==== Quellenauszug ====

Rasen im Olympiastadion Berlin: Herz aus Gras
Horst Schwab züchtet Rasen – nicht nur für die Fußball-Weltmeisterschaft 2006. Er sagt: „Die Halme müssen lernen, sich zu wehren“
Horst Schwab parkt seinen Wagen neben der Landstraße, läuft drei Schritte durchs hohe Gras und steht auf einer Wiese. „Wir sind da“, sagt Schwab. „Das ist sie, die Allianz-Arena.“ Natürlich ist sie das nicht wirklich. Als wenn das neue Münchner Fußballstadion, in dem die Weltmeisterschaft 2006 angepfiffen wird, in der bayrischen Provinz stehen würde. Aber hier in Waidhofen, zwischen Nadelwäldern und Bauernhöfen südlich von Ingolstadt, wächst das Allerheiligste der WM 2006 in Deutschland: der Rasen.

==== Bereitgestelltes Material ====

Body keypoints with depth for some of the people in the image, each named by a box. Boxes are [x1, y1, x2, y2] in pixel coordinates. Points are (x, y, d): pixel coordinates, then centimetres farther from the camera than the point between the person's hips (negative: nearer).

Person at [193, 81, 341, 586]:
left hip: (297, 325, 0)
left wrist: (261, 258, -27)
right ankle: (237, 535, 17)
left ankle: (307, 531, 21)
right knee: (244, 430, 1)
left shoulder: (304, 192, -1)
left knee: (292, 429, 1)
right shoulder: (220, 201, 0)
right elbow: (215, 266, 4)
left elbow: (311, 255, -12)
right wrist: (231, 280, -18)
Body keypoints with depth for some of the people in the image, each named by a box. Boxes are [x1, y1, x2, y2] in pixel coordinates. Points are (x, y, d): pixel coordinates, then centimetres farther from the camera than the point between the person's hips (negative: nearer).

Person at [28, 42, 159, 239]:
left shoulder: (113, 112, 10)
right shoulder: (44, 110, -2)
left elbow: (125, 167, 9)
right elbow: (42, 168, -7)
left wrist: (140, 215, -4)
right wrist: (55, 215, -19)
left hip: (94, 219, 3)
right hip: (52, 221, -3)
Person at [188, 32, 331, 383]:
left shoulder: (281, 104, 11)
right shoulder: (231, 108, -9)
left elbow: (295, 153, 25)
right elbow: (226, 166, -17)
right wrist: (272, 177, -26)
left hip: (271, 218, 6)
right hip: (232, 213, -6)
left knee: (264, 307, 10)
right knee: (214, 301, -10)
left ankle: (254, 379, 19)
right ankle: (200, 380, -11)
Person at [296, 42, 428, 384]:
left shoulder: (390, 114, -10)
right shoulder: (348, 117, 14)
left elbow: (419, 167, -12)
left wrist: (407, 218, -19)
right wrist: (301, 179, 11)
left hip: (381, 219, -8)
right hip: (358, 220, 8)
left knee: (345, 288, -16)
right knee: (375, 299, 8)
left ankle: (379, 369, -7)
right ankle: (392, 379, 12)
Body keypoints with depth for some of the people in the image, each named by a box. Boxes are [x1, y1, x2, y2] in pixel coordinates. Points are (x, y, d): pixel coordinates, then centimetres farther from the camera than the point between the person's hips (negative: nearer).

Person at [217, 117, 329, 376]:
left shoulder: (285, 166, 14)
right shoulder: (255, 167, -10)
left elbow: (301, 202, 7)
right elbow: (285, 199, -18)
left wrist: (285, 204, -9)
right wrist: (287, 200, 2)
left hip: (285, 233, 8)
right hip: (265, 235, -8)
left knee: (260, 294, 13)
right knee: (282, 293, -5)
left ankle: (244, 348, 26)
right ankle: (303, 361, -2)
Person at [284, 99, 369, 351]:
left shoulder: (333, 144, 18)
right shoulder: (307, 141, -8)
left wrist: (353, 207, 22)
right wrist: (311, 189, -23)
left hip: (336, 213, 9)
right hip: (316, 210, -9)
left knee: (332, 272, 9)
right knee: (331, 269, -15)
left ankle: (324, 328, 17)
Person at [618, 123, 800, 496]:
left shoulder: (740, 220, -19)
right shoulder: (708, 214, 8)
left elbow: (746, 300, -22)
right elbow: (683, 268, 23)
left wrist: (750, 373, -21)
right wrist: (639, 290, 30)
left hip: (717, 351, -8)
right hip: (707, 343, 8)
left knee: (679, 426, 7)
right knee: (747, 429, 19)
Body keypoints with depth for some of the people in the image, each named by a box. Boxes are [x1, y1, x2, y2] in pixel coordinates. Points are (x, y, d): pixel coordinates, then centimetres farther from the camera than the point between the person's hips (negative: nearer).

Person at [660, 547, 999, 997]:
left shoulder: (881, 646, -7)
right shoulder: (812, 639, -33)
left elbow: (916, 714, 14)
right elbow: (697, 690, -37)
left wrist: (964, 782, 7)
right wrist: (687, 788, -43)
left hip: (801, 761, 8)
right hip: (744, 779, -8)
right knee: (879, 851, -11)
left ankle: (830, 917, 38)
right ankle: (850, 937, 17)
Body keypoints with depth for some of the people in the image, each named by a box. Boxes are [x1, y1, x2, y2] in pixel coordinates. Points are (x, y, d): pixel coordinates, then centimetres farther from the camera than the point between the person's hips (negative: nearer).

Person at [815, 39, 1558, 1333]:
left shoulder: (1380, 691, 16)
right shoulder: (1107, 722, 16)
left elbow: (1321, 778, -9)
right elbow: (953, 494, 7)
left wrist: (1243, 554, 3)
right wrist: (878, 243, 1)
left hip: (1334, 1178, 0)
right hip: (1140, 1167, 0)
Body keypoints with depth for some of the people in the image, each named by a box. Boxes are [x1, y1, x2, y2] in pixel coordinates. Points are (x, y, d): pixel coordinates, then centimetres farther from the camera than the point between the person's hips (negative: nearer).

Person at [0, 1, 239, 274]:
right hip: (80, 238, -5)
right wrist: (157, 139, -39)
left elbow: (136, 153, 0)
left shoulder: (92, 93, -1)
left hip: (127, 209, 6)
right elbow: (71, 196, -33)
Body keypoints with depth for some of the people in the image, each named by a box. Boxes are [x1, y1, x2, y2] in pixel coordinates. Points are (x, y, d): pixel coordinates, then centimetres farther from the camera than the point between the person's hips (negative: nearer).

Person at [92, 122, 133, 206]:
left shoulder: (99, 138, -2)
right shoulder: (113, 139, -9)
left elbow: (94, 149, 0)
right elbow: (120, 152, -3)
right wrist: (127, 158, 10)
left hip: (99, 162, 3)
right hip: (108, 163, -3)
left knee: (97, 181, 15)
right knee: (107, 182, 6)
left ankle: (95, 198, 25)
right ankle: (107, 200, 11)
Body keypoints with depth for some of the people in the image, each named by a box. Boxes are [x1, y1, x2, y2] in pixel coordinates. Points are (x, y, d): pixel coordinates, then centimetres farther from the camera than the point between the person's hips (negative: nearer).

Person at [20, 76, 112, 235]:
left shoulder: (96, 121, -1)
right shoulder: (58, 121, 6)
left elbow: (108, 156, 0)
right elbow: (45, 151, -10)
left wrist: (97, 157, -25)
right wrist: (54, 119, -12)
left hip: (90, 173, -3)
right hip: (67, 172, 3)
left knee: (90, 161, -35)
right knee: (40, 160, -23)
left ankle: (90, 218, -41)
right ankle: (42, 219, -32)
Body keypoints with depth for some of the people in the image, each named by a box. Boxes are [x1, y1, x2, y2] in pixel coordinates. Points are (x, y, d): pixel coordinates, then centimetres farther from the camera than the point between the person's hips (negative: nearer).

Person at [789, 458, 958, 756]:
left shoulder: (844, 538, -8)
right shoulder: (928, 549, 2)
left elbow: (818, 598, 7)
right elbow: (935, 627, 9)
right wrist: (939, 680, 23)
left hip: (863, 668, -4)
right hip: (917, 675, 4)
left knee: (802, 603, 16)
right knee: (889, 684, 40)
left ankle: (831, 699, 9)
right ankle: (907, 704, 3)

====

Auszuführende Aufgabe:
Beantworten Sie anhand des Auszugs über die Rasenzucht diese drei Fragen:
1. Wo parkt Horst Schwab seinen Wagen?
2. In welchem Stadion wird die Weltmeisterschaft 2006 angepfiffen?
3. Zwischen was liegt Waidhofen?
Maßgeblich ist allein der Auszug.

Schriftliche Antwort:
1. Neben der Landstraße.
2. Im neuen Münchner Fußballstadion, der Allianz-Arena.
3. Zwischen Nadelwäldern und Bauernhöfen, südlich von Ingolstadt.